[Records excerpted from a collection]
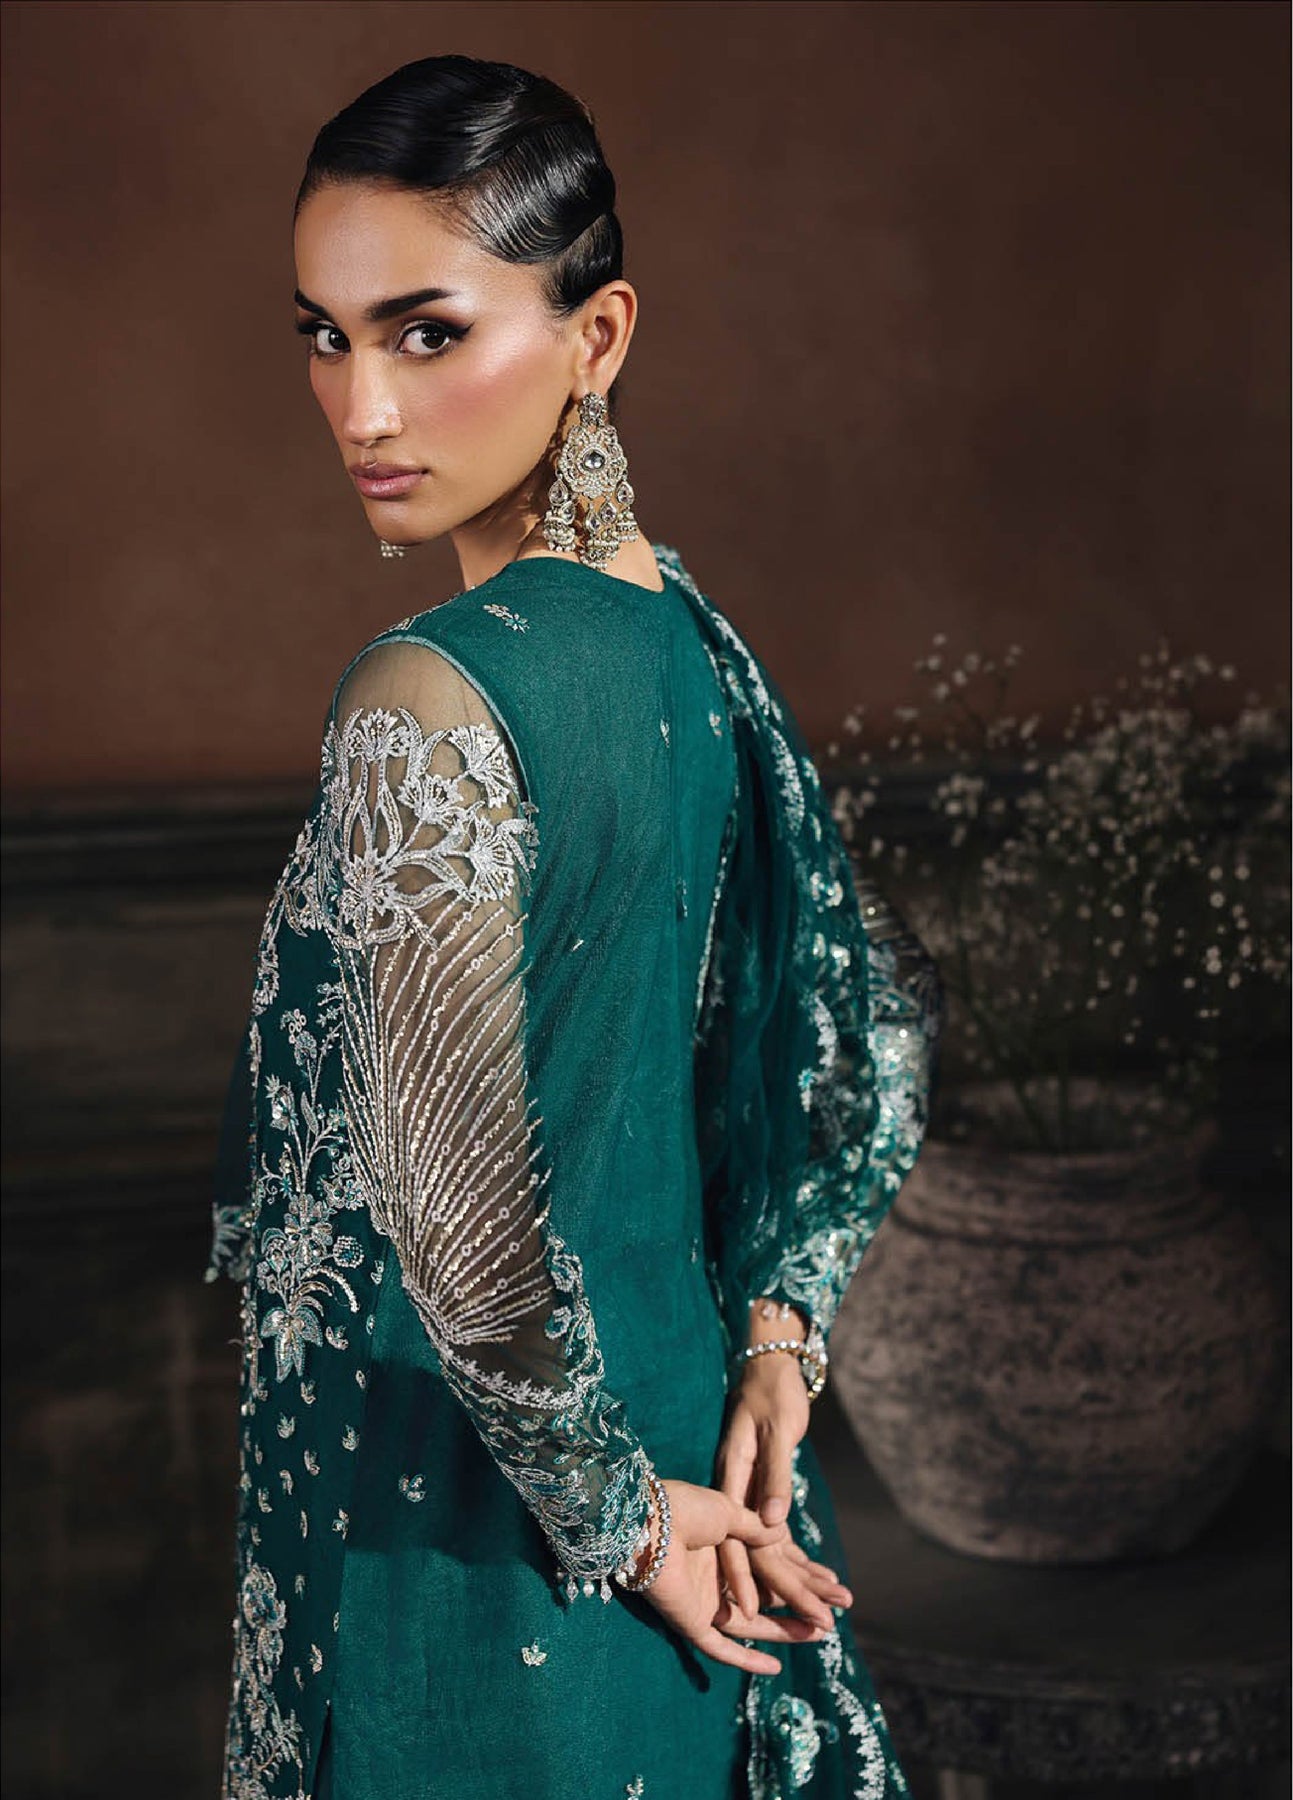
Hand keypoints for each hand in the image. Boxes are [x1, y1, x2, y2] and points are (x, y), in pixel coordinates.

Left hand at [637, 1479, 825, 1675]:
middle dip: (801, 1607)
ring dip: (785, 1631)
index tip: (830, 1581)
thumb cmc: (683, 1508)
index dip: (800, 1576)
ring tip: (821, 1634)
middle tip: (834, 1615)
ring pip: (752, 1625)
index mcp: (724, 1548)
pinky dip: (746, 1658)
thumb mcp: (728, 1512)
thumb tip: (782, 1537)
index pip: (770, 1569)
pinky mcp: (692, 1623)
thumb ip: (754, 1528)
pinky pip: (721, 1648)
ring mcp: (704, 1602)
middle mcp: (716, 1577)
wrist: (649, 1524)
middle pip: (767, 1599)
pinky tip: (775, 1667)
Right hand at [713, 1353, 850, 1621]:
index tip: (757, 1614)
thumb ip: (774, 1476)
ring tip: (830, 1613)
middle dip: (787, 1591)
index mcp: (732, 1479)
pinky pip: (778, 1533)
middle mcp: (736, 1494)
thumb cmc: (774, 1394)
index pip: (735, 1540)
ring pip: (769, 1548)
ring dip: (798, 1580)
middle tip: (820, 1626)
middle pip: (757, 1553)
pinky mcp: (761, 1493)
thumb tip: (775, 1524)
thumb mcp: (777, 1431)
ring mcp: (747, 1495)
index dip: (745, 1578)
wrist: (770, 1368)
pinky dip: (798, 1557)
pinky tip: (818, 1580)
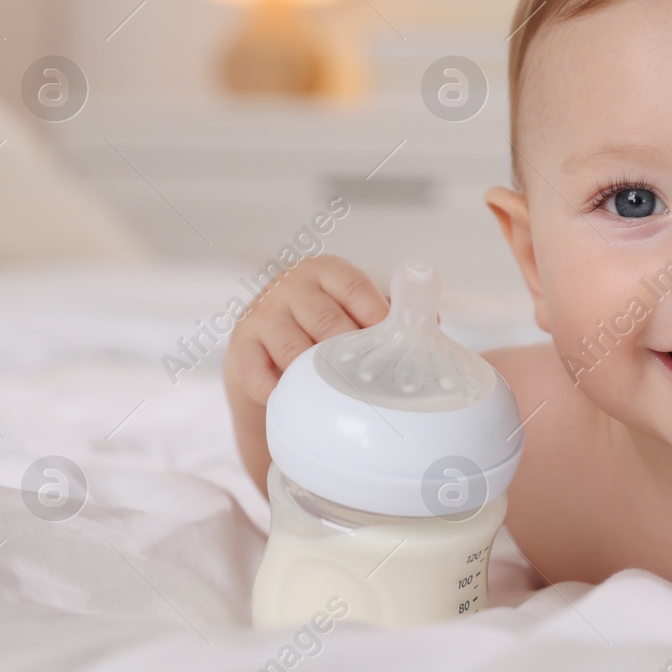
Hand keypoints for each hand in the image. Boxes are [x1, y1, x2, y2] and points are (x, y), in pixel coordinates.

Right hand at [223, 255, 388, 405]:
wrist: (264, 342)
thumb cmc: (321, 323)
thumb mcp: (350, 307)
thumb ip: (385, 313)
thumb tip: (431, 323)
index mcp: (326, 271)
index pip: (355, 287)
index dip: (378, 316)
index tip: (396, 344)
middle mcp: (291, 286)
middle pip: (326, 320)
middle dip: (349, 352)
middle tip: (370, 380)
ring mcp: (263, 314)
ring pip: (293, 348)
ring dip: (316, 374)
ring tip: (339, 396)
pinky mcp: (241, 344)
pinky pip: (256, 371)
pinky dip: (274, 389)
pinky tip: (291, 400)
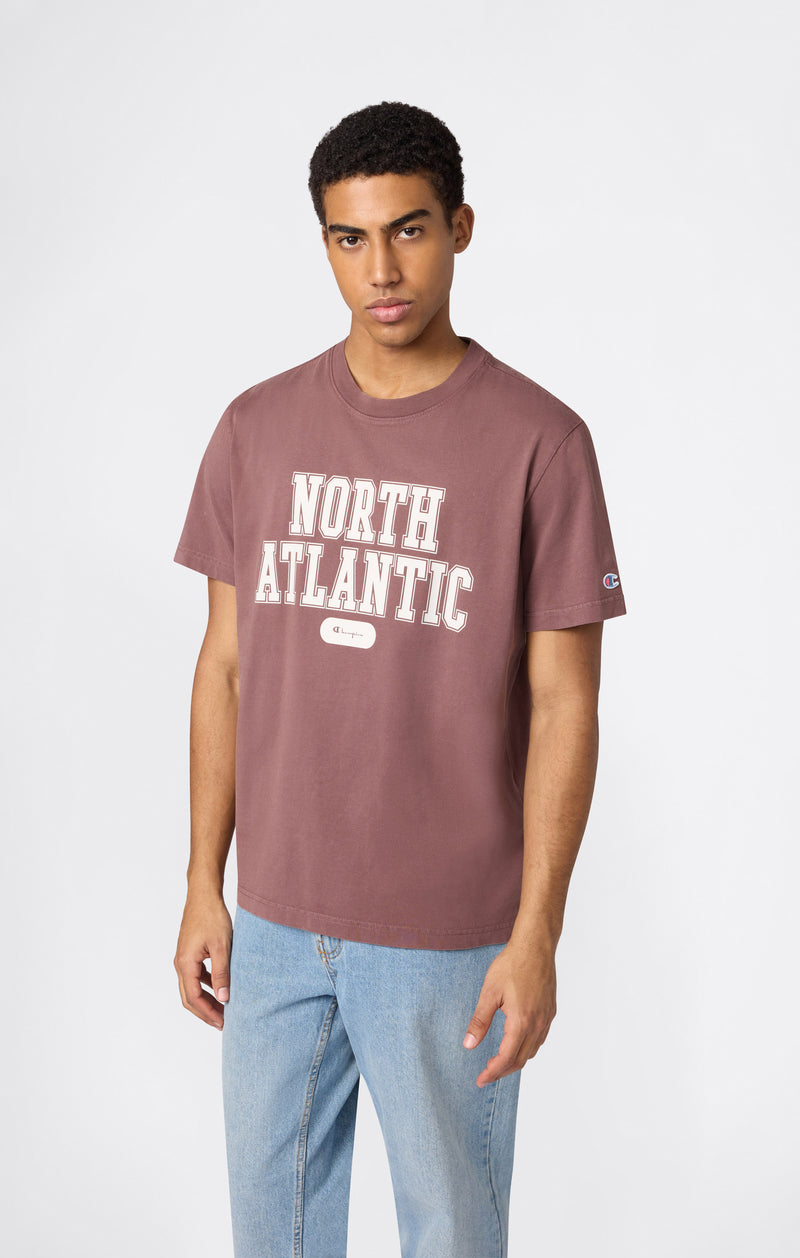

**Aim of the task**
Quote exactly, and only, the lines from the line containing "middle dip: (349, 352)" through the final line of the records above, both included, omitting any pictures.

**Solution to the problem**
middle dip: (349, 352)
middle tip: (370, 380)
ring mcp: (263, 314)
ring pip: (293, 348)
ring dip: (316, 374)
ring tip: (339, 396)
pinky mcp: (241, 344)
pinky pip: (256, 371)
pinky dip: (274, 389)
pinky tip: (291, 400)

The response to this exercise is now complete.